* [Goal of the exercise] Whenever a line below holds the word "Electric", copy that line.

* [Entries supplied]

----

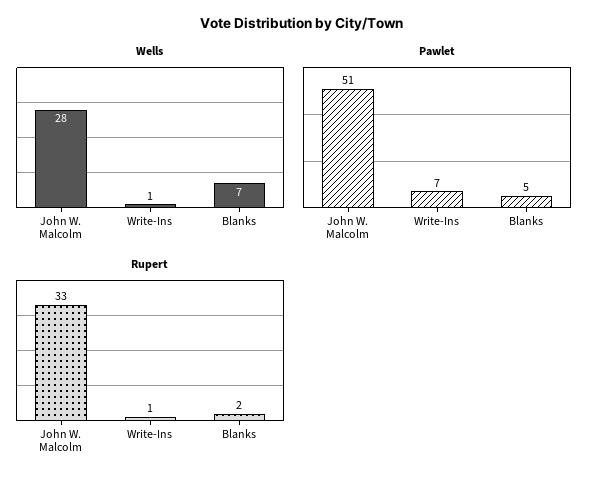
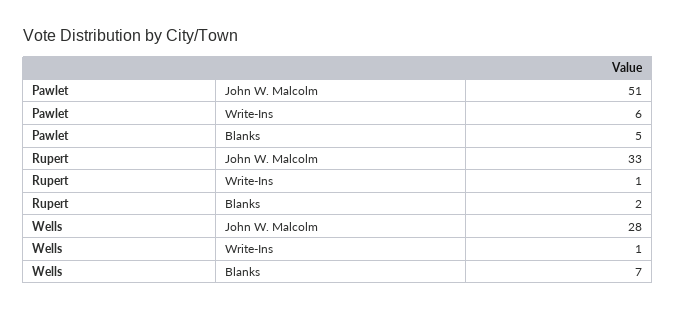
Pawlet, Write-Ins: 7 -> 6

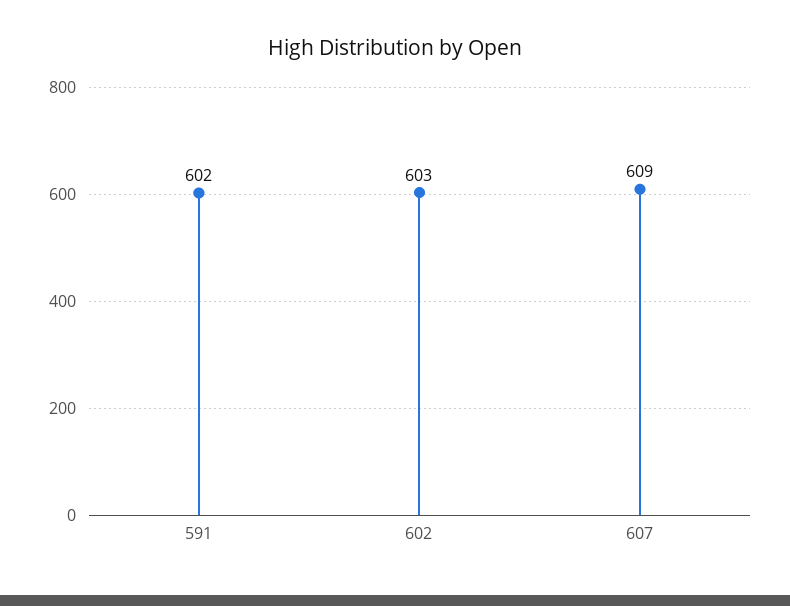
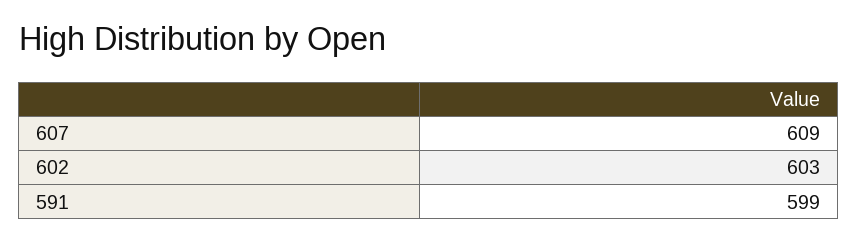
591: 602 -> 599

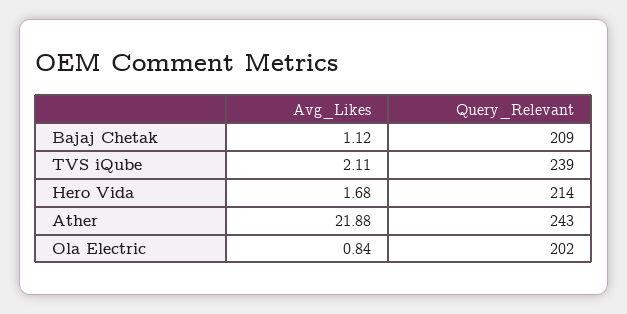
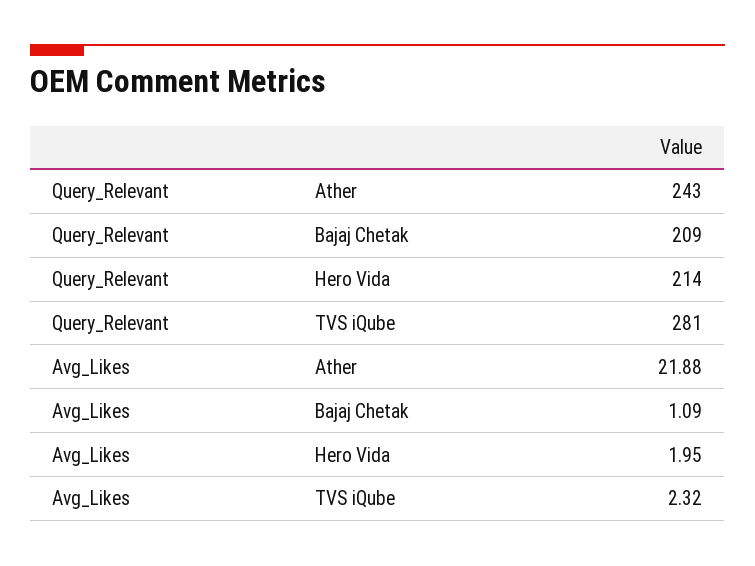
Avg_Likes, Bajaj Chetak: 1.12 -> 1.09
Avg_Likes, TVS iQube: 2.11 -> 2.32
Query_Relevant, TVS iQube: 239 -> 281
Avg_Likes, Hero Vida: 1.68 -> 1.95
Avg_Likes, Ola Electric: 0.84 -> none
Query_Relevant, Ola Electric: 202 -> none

----

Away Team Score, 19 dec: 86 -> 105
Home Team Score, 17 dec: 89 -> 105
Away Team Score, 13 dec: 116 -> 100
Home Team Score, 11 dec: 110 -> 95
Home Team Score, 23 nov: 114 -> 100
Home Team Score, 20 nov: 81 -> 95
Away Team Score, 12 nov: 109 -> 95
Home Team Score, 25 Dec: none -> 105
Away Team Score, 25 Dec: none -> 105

----

* [Exercise solution]
Avg_Likes, Ola Electric: 0.84 -> none
Query_Relevant, Ola Electric: 202 -> none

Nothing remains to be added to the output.